Desmatamento reduz predadores naturais do mosquito-pólvora

Tiago Salomão, pós-doutorando da Unesp e autor do estudo, explica que o desmatamento para criação de pastagens e monoculturas diminui a biodiversidade, eliminando predadores e competidores naturais dos maruins.

“Em biomas preservados, há mais concorrência com outros insetos e os Culicoides não conseguem se multiplicar no mesmo ritmo”, afirma o pesquisador, que investiga a relação entre mudanças climáticas e doenças epidêmicas.

A pesquisa revela ainda que cultivos de banana, dendê e algodão favorecem a subsistência das larvas do mosquito, devido ao acúmulo de matéria orgânica em decomposição no solo.

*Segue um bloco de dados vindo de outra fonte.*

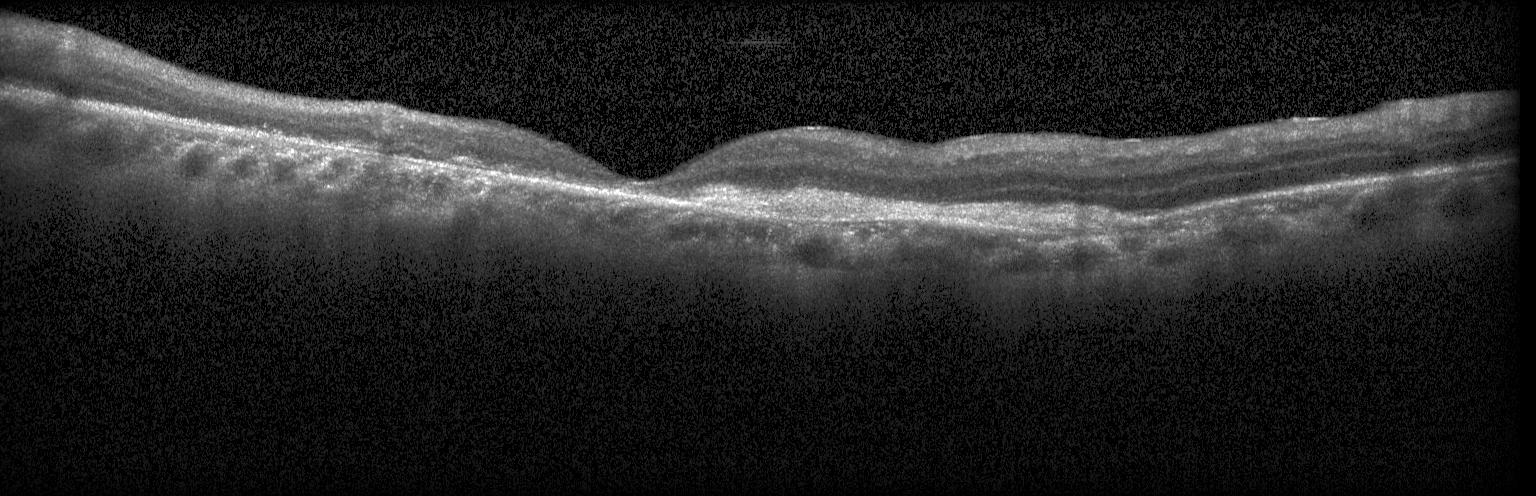
OCT scan showing a choroidal neovascular membrane.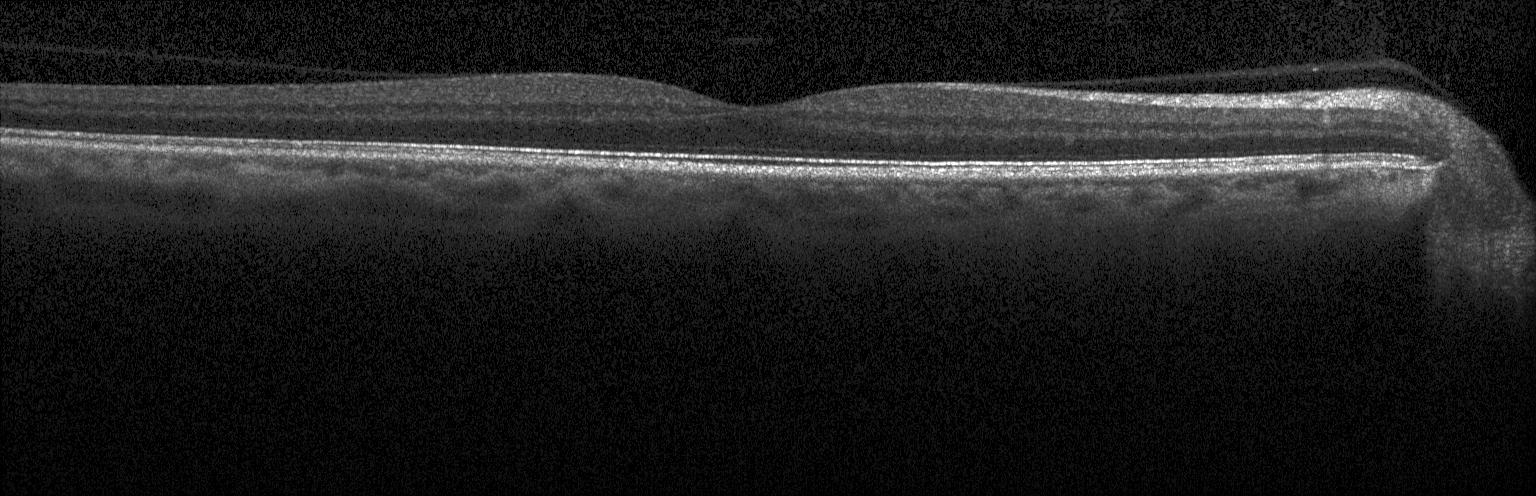
OCT line scan; Heidelberg Spectralis OCT system; horizontal scan through the fovea; spectral-domain optical coherence tomography.
Macular OCT: no choroidal neovascularization, diabetic macular edema, or drusen.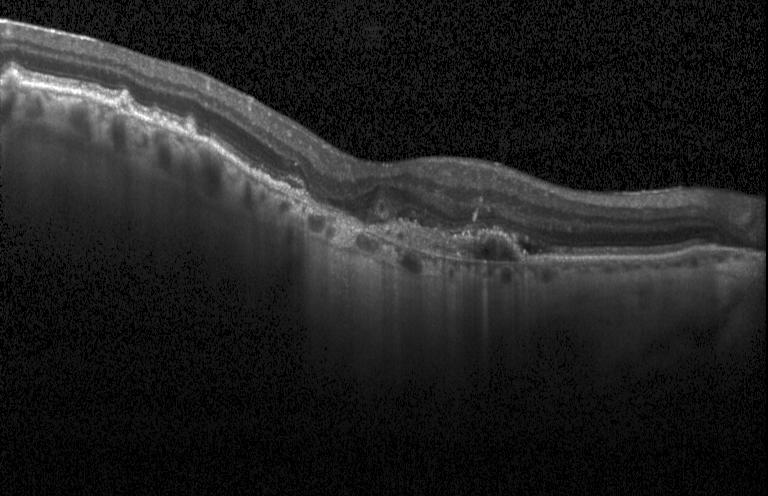

OCT B-scan; macular scan; spectral-domain OCT.
This B-scan demonstrates a choroidal neovascular membrane.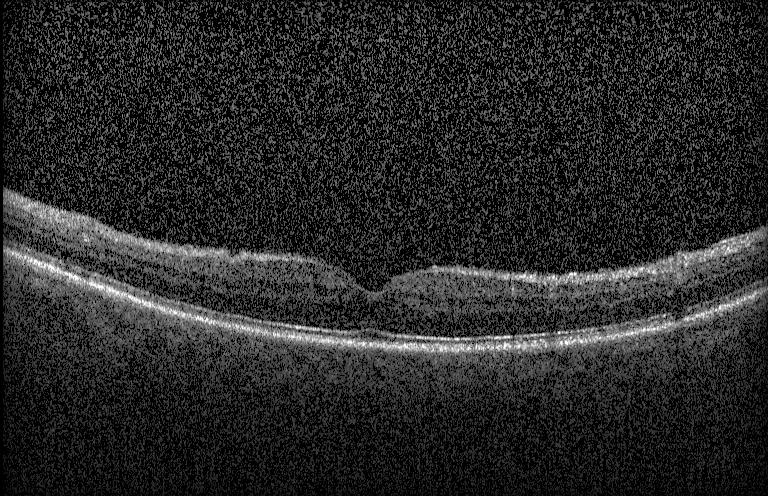
Heidelberg Spectralis. Spectral-domain optical coherence tomography. OCT line scan
Assessment: neither choroidal neovascularization, diabetic macular edema, nor drusen.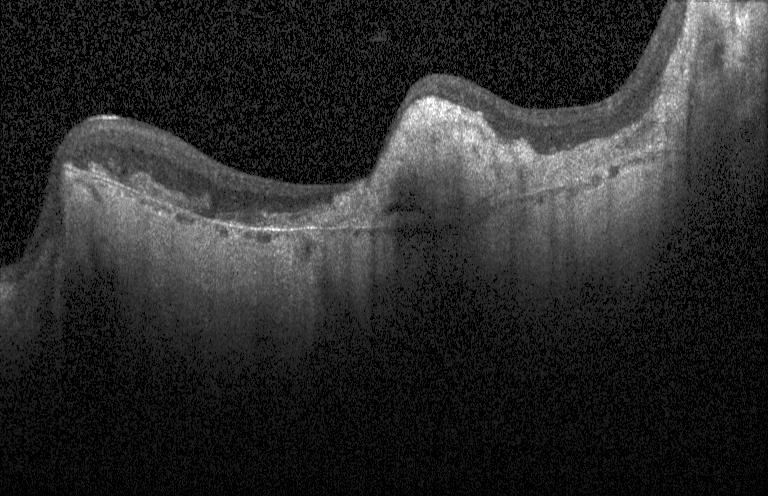

Spectral-domain OCT, optical coherence tomography scan, through the macula. Assessment: CNV.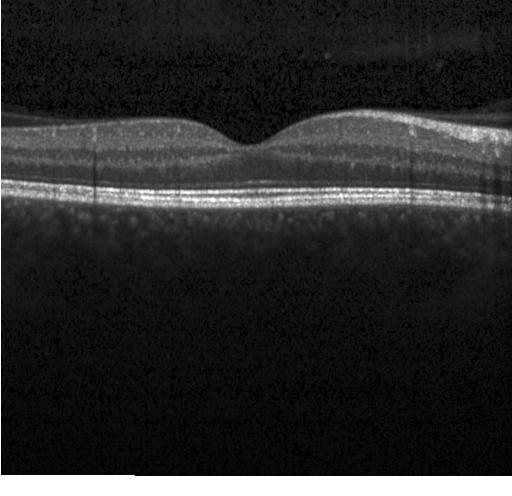 Optical coherence tomography scan. No evidence of choroidal neovascularization, diabetic macular edema, or drusen.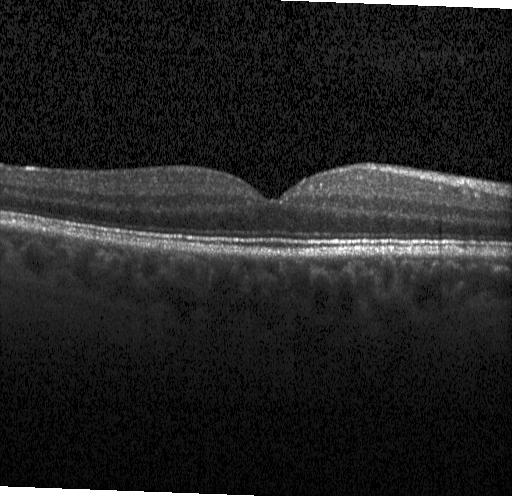 Diagnosis: no evidence of CNV, DME, or drusen.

O estudo identifica que regiões periurbanas — de transição entre campo e cidade — são mais afetadas que ambientes exclusivamente rurais ou urbanos. Indicadores socioeconômicos desfavoráveis também se associam a maior incidência de casos, destacando a dimensão social da epidemia.

Nova variante pode ser 100 vezes mais transmissível

Além dos fatores ambientais, evidências laboratoriais sugerem que uma mutação genética recente aumentou significativamente a transmissibilidade do vírus OROV. Experimentos com células de mamíferos mostram que a cepa atual atinge concentrações até cem vezes superiores à versão comum.

Essa variante pode ainda driblar a memória imunológica de pessoas previamente infectadas, tornando-as vulneráveis a uma nova contaminação — um cenário que preocupa infectologistas e epidemiologistas.

No contexto das Américas, o Brasil concentra 93% dos casos de febre Oropouche registrados em 2025. Panamá aparece em segundo lugar com 501 casos, seguido pelo Peru com 330 infecções.

A expansão geográfica sem precedentes da doença demanda vigilância intensificada, investimento em pesquisa científica e ações de preservação ambiental para conter novos surtos.